%%

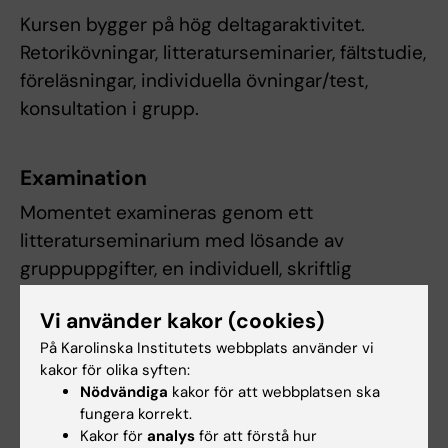
Kursen bygger på hög deltagaraktivitet.
Retorikövningar, litteraturseminarier, fältstudie,
föreläsningar, individuella övningar/test,
konsultation i grupp.
Examination
Momentet examineras genom ett
litteraturseminarium med lösande av
gruppuppgifter, en individuell, skriftlig
analysuppgift kring den egna ledaridentiteten
Vi använder kakor (cookies)
samt deltagande i en analys av en
På Karolinska Institutets webbplats använder vi
egenupplevd ledarskapssituation i
kakor för olika syften:
konsultationsgrupper. Obligatoriska moment
Nödvändiga
kakor för att webbplatsen ska
är deltagande i konsultationsgrupper,
fungera korrekt.
introduktionsföreläsningar/seminarier och
Kakor för
analys
för att förstå hur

%%

• [How to complete this task]:
The first line of the entries, the line containing "På Karolinska Institutets", and every line between them are to be output exactly; pictures are not.

• [Answer to this task]:
Kursen bygger på hög deltagaraktivitet.
Retorikövningar, litteraturseminarier, fältstudie,
föreläsningar, individuella övningar/test,
konsultation i grupp.
Examination
Momentet examineras genom ett
litteraturseminarium med lösande av
gruppuppgifter, en individuell, skriftlig
analysuppgift kring den egna ledaridentiteten
Vi använder kakor (cookies)
samt deltagande i en analys av en
På Karolinska Institutets webbplats använder vi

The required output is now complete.